— Trecho do texto —
Davi estava na praça para documentar a reunião, amplamente divulgada nas redes sociais das organizações ultras, que se encontravam também por ocasião da iniciativa promovida pelos City Angels, intitulada "Derby della solidarietà", destinada a angariar fundos para sem-teto antes do dérbi da noite.
Segundo o relato do advogado, os agressores tentaram subtrair o celular do repórter e forçá-lo a apagar as imagens gravadas durante o seu trabalho de apuração. Um dos ultras desferiu um soco que atingiu a região da têmpora de Davi; outros aplicaram chutes enquanto o cercavam e o mantinham imobilizado. Décadas de hábitos jornalísticos e rotina em situações adversas não impediram que o episódio fosse violento, mas permitiram que o jornalista mantivesse a calma e registrasse a cena com um segundo aparelho.
Dezenas de pessoas presenciaram a agressão sem intervir, acompanharam a cena e dispersaram após o incidente. Não há indícios, até o momento, de prisões imediatas no local. Davi não sofreu ferimentos graves, porém encontra-se sob observação médica e cardiológica.
Nas últimas duas temporadas, Klaus Davi conduziu uma investigação sobre supostas infiltrações da criminalidade organizada nas torcidas de Milan e Inter. Parte desse trabalho incluiu a documentação de encontros de ultras, exibidos também em reportagens da emissora pública, e o registro de uma reunião com Berto Bellocco, irmão de Antonio Bellocco, ocorrida em San Ferdinando, Calábria, em maio de 2025.

— Dados brutos —
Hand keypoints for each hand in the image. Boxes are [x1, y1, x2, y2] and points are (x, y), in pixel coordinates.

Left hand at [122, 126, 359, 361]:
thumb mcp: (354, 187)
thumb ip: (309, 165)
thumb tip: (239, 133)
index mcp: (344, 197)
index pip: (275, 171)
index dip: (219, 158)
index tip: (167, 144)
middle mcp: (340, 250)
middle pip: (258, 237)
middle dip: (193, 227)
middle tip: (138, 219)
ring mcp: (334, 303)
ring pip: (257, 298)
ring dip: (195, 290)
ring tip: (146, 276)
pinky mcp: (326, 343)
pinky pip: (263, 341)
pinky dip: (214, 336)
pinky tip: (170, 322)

==

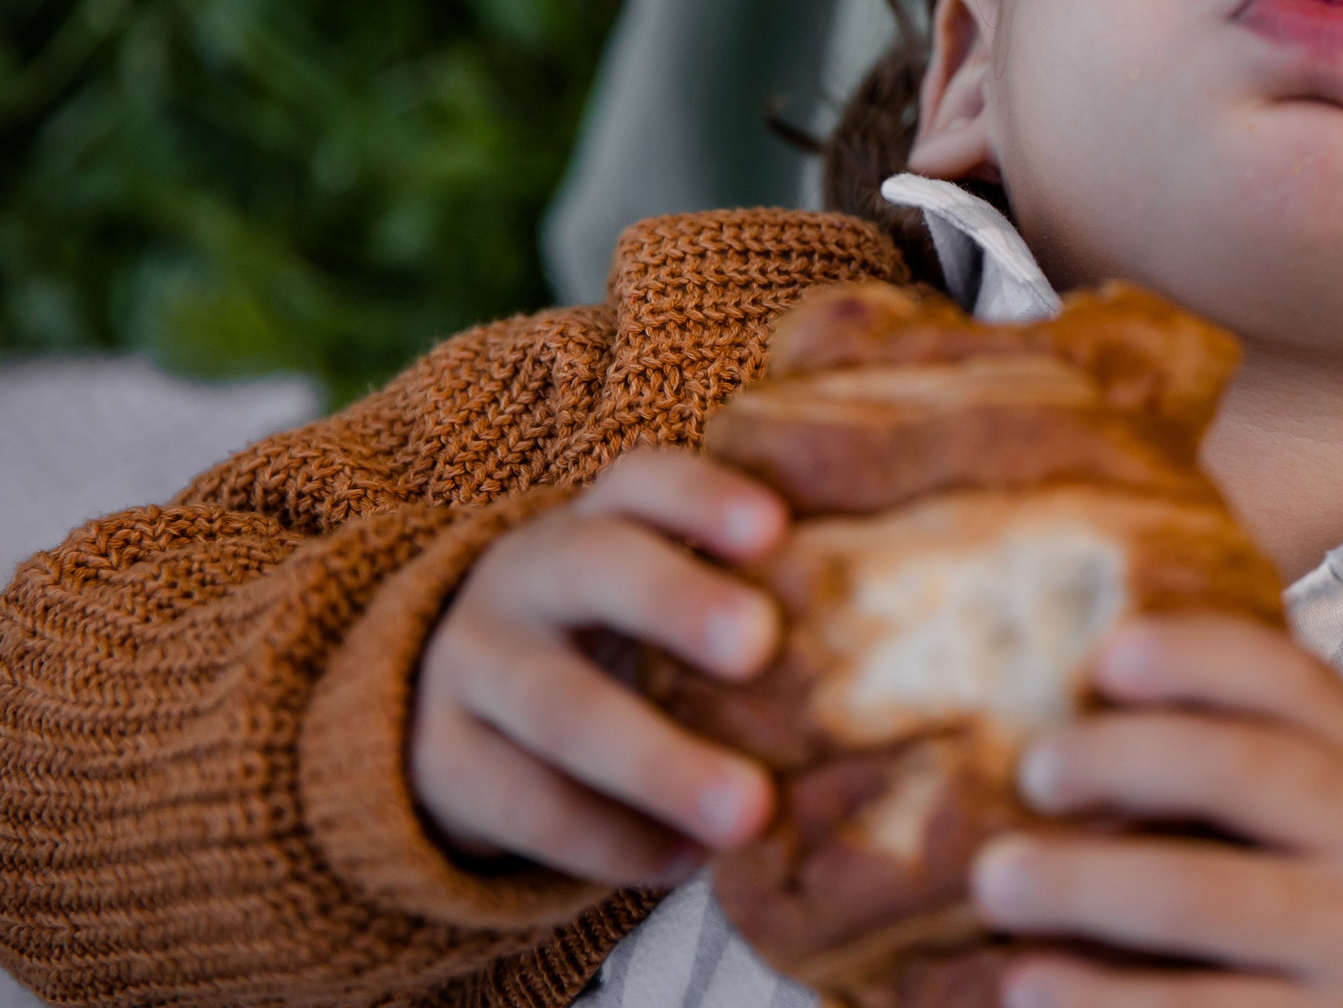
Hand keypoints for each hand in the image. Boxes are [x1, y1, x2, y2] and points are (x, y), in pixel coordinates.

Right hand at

* * *

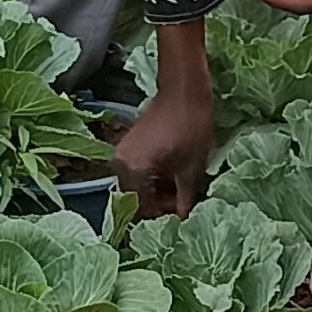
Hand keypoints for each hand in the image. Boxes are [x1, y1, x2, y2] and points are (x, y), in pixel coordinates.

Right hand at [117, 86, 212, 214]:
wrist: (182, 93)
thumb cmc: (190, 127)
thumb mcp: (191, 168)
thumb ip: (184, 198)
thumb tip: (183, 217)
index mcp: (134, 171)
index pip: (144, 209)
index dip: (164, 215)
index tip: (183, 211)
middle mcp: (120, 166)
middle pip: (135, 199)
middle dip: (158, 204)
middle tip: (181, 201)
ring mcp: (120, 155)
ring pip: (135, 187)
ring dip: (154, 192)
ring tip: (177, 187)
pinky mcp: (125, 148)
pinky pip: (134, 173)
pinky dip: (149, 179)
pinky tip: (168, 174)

— O que se pede —
No trecho do texto, qual era a finalidade da iniciativa "Derby della solidarietà", promovida pelos City Angels?

— Resolução —
Angariar fundos para sem-teto antes do dérbi da noite.